In the records below, begin at the line containing "vfov_deg: 85.4" and end at the line containing "f_number: 8"; quote every line in that span exactly, including both boundary lines, and no others.

**Record set**
┄┄┄┄┄┄┄┄┄┄┄┄┄┄┄┄┄┄┄┄
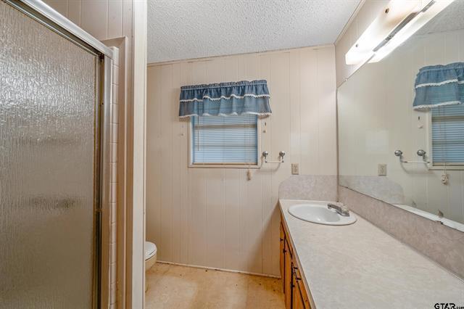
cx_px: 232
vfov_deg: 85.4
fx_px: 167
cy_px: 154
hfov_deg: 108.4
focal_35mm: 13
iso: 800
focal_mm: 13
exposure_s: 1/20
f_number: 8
┄┄┄┄┄┄┄┄┄┄┄┄┄┄┄┄┄┄┄┄
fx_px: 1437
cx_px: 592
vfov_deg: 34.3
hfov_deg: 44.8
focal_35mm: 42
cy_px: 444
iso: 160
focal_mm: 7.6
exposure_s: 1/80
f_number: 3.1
┄┄┄┄┄┄┄┄┄┄┄┄┄┄┄┄┄┄┄┄
**Expected answer**
vfov_deg: 85.4
fx_px: 167
cy_px: 154
hfov_deg: 108.4
focal_35mm: 13
iso: 800
focal_mm: 13
exposure_s: 1/20
f_number: 8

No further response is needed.